B. Kepemimpinan Spiritual

  Analisis tentang kepemimpinan berawal dari tahun 1900-an hingga tahun 1950-an. Analisis ini berfokus pada perbedaan karakteristik antara pemimpin dan yang dipimpin. Selanjutnya, kajian kepemimpinan berfokus pada tingkah laku yang dilakukan oleh para pemimpin yang efektif. Setelah era itu, pada tahun 1970-an sampai 1980-an, ragam kajian tentang kepemimpinan kembali berfokus pada karakteristik para pemimpin yang memengaruhi efektivitas kepemimpinan dan kesuksesan organisasi.
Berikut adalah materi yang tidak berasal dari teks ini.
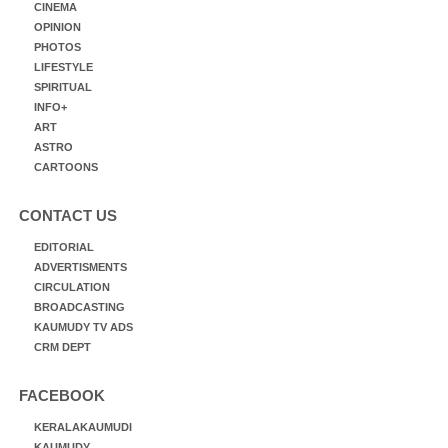
CINEMA
OPINION
PHOTOS
LIFESTYLE
SPIRITUAL
INFO+
ART
ASTRO
CARTOONS
CONTACT US
EDITORIAL
ADVERTISMENTS
CIRCULATION
BROADCASTING
KAUMUDY TV ADS
CRM DEPT
FACEBOOK
KERALAKAUMUDI
KAUMUDY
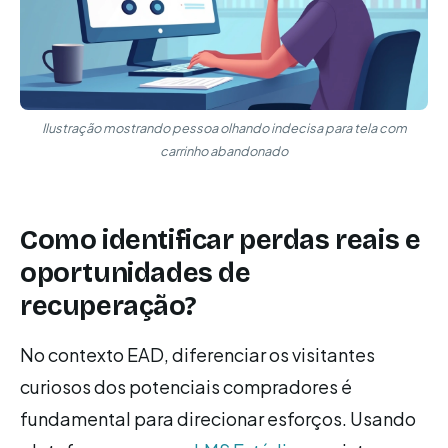
Ilustração mostrando pessoa olhando indecisa para tela com
carrinho abandonado
Como identificar perdas reais e
oportunidades de
recuperação?
No contexto EAD, diferenciar os visitantes
curiosos dos potenciais compradores é
fundamental para direcionar esforços. Usando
  Dalam perjalanan ilmu manajemen, munculnya nilai-nilai dalam diri karyawan mulai disadari pada akhir abad ke-20, yakni melalui studi yang dilakukan Peters dan Waterman (1982). Jika pada tahun-tahun sebelumnya penelitian tentang nilai-nilai dan makna dalam organisasi belum ada yang menemukan, Peters dan Waterman (1982) menemukan hal baru yang membuat karyawan berkehendak untuk mencurahkan seluruh daya upayanya. Hal baru yang ditemukan adalah nilai-nilai yang bersifat abstrak. Penelitian Peters dan Waterman (1982) ini menjadi penelitian pertama yang menemukan adanya sistem nilai dalam organisasi.

  Penelitian Peters dan Waterman (1982) dilakukan ketika fenomena pencarian makna dalam hidup, sesuatu yang bermakna di balik pekerjaan, mulai berkembang karena ada kekosongan nilai dan kepercayaan dalam lingkungan kerja. Fenomena ini menjadi antitesis gagasan Marx terkait homo faber.